Students of the Graphic Arts Department at the Ferghana State University were also mobilized to harvest cotton. They refused to give interviews on tape though. In a personal conversation, they spoke about their mobilization to cotton fields in the Qushtepa district, and about the uncertainty concerning the length of their stay.
“My parents both have nice jobs. However, they did not agree to keep me away from cotton picking when I asked them for it. ‘You should go on a par with others’ they said. Some of my group mates sent someone else on their behalf to the cotton harvest. They paid 100 USD each to hire workers for the whole period”, said a third-year student.
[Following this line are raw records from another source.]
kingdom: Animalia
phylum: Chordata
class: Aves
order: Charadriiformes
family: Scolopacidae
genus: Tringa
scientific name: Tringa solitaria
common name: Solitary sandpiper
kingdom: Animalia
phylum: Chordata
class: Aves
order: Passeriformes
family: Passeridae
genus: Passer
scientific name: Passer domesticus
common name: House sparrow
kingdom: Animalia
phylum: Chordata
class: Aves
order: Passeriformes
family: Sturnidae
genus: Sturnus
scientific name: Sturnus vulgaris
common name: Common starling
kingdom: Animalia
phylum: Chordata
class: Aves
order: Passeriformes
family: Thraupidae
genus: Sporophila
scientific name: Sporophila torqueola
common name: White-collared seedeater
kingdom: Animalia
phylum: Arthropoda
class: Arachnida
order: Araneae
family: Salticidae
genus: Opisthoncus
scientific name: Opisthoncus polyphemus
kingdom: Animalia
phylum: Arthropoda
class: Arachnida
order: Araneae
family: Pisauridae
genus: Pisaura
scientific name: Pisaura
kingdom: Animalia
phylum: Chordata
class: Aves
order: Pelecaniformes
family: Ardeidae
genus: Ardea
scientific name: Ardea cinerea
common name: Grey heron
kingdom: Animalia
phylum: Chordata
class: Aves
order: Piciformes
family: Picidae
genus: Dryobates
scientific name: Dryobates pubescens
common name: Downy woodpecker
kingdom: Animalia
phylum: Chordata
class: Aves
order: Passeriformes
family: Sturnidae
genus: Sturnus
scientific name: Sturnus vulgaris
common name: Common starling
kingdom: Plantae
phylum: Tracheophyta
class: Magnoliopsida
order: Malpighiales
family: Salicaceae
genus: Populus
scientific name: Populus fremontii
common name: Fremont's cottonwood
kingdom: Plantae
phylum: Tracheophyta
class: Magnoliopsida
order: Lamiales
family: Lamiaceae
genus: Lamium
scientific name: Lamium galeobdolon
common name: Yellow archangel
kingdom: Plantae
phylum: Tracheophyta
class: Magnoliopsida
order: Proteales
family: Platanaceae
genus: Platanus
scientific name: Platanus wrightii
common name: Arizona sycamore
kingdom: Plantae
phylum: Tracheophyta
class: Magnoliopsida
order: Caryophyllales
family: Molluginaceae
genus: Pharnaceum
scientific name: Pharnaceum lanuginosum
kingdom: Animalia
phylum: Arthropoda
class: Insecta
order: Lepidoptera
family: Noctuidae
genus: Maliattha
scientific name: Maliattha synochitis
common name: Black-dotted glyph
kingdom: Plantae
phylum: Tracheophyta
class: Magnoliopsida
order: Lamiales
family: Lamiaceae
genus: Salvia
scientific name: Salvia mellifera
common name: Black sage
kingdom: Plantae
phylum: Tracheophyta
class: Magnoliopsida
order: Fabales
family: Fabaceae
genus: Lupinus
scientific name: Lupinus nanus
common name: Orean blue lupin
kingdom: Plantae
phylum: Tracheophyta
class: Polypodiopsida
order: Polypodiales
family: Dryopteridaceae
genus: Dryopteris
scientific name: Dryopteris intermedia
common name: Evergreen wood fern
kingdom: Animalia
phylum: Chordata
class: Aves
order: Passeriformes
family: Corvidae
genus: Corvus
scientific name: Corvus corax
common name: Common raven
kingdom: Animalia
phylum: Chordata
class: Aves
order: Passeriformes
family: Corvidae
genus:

The following message was sent by a second-year student of the Russian Language Department at the Ferghana State University:
“My father holds a Russian citizenship, we, including my mother, hold an Uzbek one. I grew up in Russia, thus I do not really know how to pick cotton. I found a hired worker to go to the cotton harvest on my behalf. I paid him 100 USD. Also, he keeps the money for himself that he earns for the picked cotton. As for me, I will be staying at home during a whole cotton picking term. I did not call the Trade Union as it wouldn’t bring any positive results.”
The following message was sent by a teacher working at School No.6 in the Buvayda district:
“There are only 6 senior teachers left in our school at the moment. Normally, there are more than 700 teachers in total. The rest is mobilized for the cotton harvest. I have not seen any posters or slogans of the Trade Union prohibiting the use of forced labour. Even if I saw any of those, I would never report cases of forced labour. Simply because they would find a reason to fire me if I reported. Also, it is impossible to refuse to participate in the cotton harvest as the school administration would force you to resign if you did. People are grouped into units in every district. Drivers of “Damas” Vans are given the order to transfer cotton pickers to the cotton fields for free. Some nice farmers may provide lunch sometimes. But there are not so nice ones, too. ‘I have never requested any volunteers’, they say. They wouldn’t even give us water.”